I like #2 a lot. It makes lot of sense. In fact, all employees should do this to gauge their marketability outside the company.
Thanks Jay, I think it’s pretty cool too. Though I’ve been recommending it for over ten years now, and I’m not aware of anyone that’s actually done it. Until then, as you suggest, employees can do it on their own, and probably should.
Great article. I love the “loyalty..last millenium” comment and agree with your view on the trend.
A general comment: In my 20yr career, I’ve noticed a pendulum-like trend from employees to contract/outsourcing and back. Contractors are cheaper, but do more “shallow” work. I think offshoring is a similar trend – saves money but not always healthy for the company long-term.
I have three points about long-term employees I don’t see mentioned (though hinted at in #2 and #3). They are long-term goals, dotted line teams and human nature.
While unfortunately companies are seem to have shifted focus from long to short-term goals, beyond knowing company policies there is often a corporate or (at least department) mentality/culture that has evolved and doesn’t come through on a webpage, but is intuitive to veterans. (“customer service above productivity” or “despite what mgmt says, our dept hates loose ends, make sure the case is properly documented before moving on to the next one” or “though John is a slow worker, we cover for him because we need him – he is the only one who can fix the copier”)
Secondly, talented tenured employees have established relationships with people on teams outside their own with whom they work best with to accomplish certain tasks with dramatic efficiency (“I know someone in IT who can get that done in an hour instead of a week. I sometimes bring him cookies…” “John knows the correct process for properly backing that out of the system. Everyone else in that dept screws it up” ).
Thirdly, your thoughts remind me of the “white-boards everywhere / no cubicle walls” thinking popular in the aughts that I haven’t seen deliver on its promises (except for furniture manufacturers). While some roles in a company do fine as loosely-coupled positions and see a quick rotation, this isn’t a natural human condition. Most people want to belong to a group.

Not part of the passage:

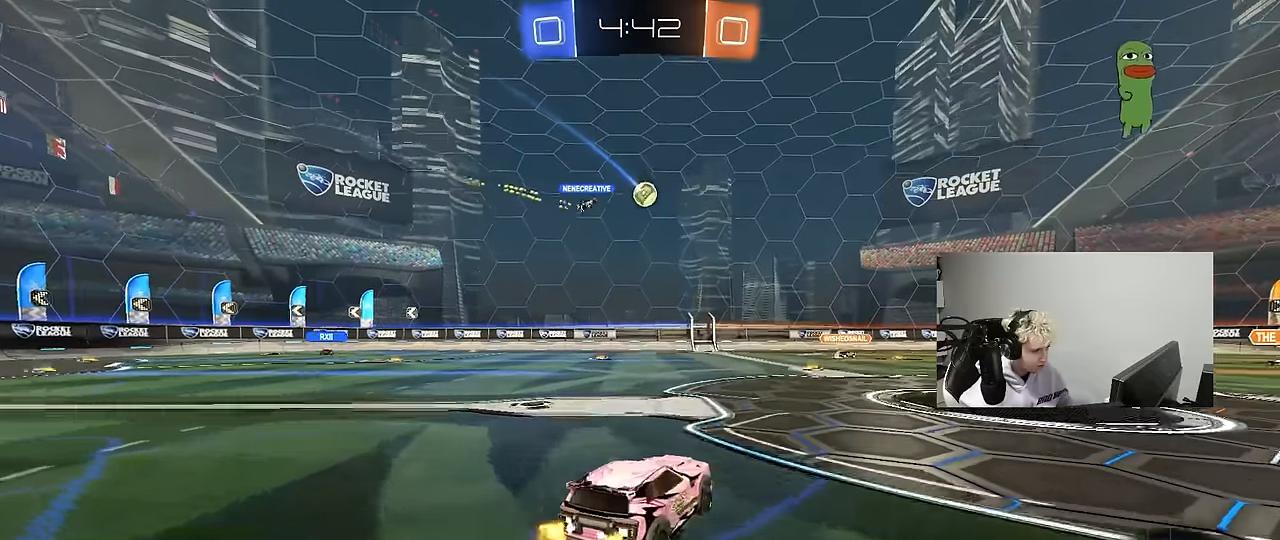
{"keys": ["d", "w"], "mouse": [], "mouse_move": "still", "events": [[350, "d", "up"], [483, "d", "down"]]}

And while there are positions (especially low skill positions) that can survive relatively rapid turnover, I cannot think of any(?) that overall benefit from it – anymore than an individual benefits from multi-tasking – constantly shifting gears is stressful for a person, a department, a company and its suppliers/customers.
Great comments, thanks so much. Your points are rich and based in humanity, which makes them very close to my way of thinking too.
You’re right to counter-propose those points against the trends I drew, and I’d agree that I’ve probably overstated the case to make the point.
Maybe one point where our generalizations both apply would be in the diminishing relevance of the corporate entity, and the continued relevance of personal relationships.
Thanks for the thoughtful commentary, please send more.